Start of INPUT DATA
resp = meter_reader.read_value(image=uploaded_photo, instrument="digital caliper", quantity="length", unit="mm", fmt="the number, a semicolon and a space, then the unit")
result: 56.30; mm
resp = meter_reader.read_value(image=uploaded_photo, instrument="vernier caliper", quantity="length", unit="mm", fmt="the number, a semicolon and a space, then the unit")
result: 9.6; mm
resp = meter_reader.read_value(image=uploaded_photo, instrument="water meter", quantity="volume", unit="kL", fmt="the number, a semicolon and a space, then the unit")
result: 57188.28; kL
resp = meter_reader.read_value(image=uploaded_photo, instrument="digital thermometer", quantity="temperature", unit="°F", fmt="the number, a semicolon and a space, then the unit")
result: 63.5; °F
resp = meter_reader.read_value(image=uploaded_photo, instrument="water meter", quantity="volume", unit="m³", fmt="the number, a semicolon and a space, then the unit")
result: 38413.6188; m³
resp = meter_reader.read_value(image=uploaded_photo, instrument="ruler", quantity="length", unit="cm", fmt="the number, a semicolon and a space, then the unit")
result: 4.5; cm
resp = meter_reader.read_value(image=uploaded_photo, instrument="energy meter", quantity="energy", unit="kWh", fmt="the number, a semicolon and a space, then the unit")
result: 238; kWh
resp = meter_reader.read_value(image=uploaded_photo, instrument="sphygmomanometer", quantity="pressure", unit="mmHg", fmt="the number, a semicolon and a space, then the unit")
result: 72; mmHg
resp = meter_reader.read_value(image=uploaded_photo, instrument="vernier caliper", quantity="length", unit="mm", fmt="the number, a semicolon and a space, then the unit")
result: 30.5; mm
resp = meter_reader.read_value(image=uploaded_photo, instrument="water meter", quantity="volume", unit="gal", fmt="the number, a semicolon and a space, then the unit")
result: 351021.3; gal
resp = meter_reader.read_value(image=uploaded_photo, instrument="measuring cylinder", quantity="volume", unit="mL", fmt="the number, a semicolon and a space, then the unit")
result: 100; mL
End of INPUT DATA
• **PROBLEM TO WORK ON**: Could you set down, word for word, the part of the data that runs from its very first line through the line containing "result: 9.6; mm", with both of those lines included?

• **RESPONSE AREA**:
resp = meter_reader.read_value(image=uploaded_photo, instrument="digital caliper", quantity="length", unit="mm", fmt="the number, a semicolon and a space, then the unit")
result: 56.30; mm
resp = meter_reader.read_value(image=uploaded_photo, instrument="vernier caliper", quantity="length", unit="mm", fmt="the number, a semicolon and a space, then the unit")
result: 9.6; mm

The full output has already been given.